▶ Data in this exercise
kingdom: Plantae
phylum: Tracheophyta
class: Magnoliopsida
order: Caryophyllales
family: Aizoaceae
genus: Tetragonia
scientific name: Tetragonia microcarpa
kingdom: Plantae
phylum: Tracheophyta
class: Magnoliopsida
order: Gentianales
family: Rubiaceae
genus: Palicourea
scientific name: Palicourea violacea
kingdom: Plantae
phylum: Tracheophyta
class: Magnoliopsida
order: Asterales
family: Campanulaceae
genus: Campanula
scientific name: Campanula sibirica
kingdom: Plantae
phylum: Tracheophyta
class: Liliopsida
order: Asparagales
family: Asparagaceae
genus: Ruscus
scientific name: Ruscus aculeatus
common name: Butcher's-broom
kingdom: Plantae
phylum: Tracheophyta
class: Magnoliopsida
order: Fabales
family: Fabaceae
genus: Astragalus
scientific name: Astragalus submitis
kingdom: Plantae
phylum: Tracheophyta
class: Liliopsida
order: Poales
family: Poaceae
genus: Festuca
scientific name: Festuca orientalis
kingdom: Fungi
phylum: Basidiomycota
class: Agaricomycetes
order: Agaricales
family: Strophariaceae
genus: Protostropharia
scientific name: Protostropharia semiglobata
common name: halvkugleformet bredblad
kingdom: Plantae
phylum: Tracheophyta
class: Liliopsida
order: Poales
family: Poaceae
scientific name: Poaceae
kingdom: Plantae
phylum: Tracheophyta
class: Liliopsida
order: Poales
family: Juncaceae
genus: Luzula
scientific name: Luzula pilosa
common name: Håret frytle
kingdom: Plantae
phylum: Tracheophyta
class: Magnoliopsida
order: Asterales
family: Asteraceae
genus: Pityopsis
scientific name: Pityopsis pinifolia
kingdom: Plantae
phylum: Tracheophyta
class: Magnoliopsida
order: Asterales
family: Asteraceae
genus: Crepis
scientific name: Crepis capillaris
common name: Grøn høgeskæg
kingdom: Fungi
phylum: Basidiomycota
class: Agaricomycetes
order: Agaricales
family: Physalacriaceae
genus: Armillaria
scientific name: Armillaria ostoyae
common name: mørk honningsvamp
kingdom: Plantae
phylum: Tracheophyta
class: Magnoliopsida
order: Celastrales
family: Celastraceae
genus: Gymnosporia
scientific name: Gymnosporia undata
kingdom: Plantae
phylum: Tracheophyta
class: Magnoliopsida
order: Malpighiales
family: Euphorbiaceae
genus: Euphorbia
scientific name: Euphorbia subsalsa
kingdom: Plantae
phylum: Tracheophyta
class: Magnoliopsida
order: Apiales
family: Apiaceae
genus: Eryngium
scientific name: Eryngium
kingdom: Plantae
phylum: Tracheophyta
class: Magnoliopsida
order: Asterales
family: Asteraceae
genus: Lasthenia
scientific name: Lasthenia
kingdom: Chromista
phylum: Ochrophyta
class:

▶ Written request
Can you rewrite the rows above with every "scientific name" changed to "Latin name" and nothing else altered?

▶ Completed exercise
kingdom: Plantae
phylum: Tracheophyta
class: Magnoliopsida
order: Caryophyllales
family: Aizoaceae
genus: Tetragonia
Latin name: Tetragonia microcarpa
kingdom: Plantae
phylum: Tracheophyta
class: Magnoliopsida
order: Gentianales
family: Rubiaceae
genus: Palicourea
Latin name: Palicourea violacea
kingdom: Plantae
phylum: Tracheophyta
class: Magnoliopsida
order: Asterales
family: Campanulaceae
genus: Campanula
Latin name: Campanula sibirica
kingdom: Plantae
phylum: Tracheophyta
class: Liliopsida
order: Asparagales
family: Asparagaceae
genus: Ruscus
Latin name: Ruscus aculeatus
common name: Butcher's-broom
kingdom: Plantae
phylum: Tracheophyta
class: Magnoliopsida
order: Fabales
family: Fabaceae
genus: Astragalus
Latin name: Astragalus submitis
kingdom: Plantae
phylum: Tracheophyta
class: Liliopsida
order: Poales
family: Poaceae
genus: Festuca
Latin name: Festuca orientalis
kingdom: Fungi
phylum: Basidiomycota
class: Agaricomycetes
order: Agaricales
family: Strophariaceae
genus: Protostropharia
Latin name: Protostropharia semiglobata
common name: halvkugleformet bredblad
kingdom: Plantae
phylum: Tracheophyta
class: Liliopsida
order: Poales
family: Poaceae
Latin name: Poaceae
kingdom: Plantae
phylum: Tracheophyta
class: Liliopsida
order: Poales
family: Juncaceae
genus: Luzula
Latin name: Luzula pilosa
common name: Håret frytle
kingdom: Plantae
phylum: Tracheophyta
class: Magnoliopsida
order: Asterales
family: Asteraceae
genus: Pityopsis
Latin name: Pityopsis pinifolia
kingdom: Plantae
phylum: Tracheophyta
class: Magnoliopsida
order: Asterales
family: Asteraceae
genus: Crepis
Latin name: Crepis capillaris
common name: Grøn høgeskæg
kingdom: Fungi
phylum: Basidiomycota
class: Agaricomycetes
order: Agaricales
family: Physalacriaceae
genus: Armillaria
Latin name: Armillaria ostoyae
common name: mørk honningsvamp
kingdom: Plantae
phylum: Tracheophyta
class: Magnoliopsida
order: Celastrales
family: Celastraceae
genus: Gymnosporia
Latin name: Gymnosporia undata
kingdom: Plantae
phylum: Tracheophyta
class: Magnoliopsida
order: Malpighiales
family: Euphorbiaceae
genus: Euphorbia
Latin name: Euphorbia subsalsa
kingdom: Plantae
phylum: Tracheophyta
class: Magnoliopsida
order: Apiales
family: Apiaceae
genus: Eryngium
Latin name: Eryngium
kingdom: Plantae
phylum: Tracheophyta
class: Magnoliopsida
order: Asterales
family: Asteraceae
genus: Lasthenia
Latin name: Lasthenia
kingdom: Chromista
phylum: Ochrophyta
class:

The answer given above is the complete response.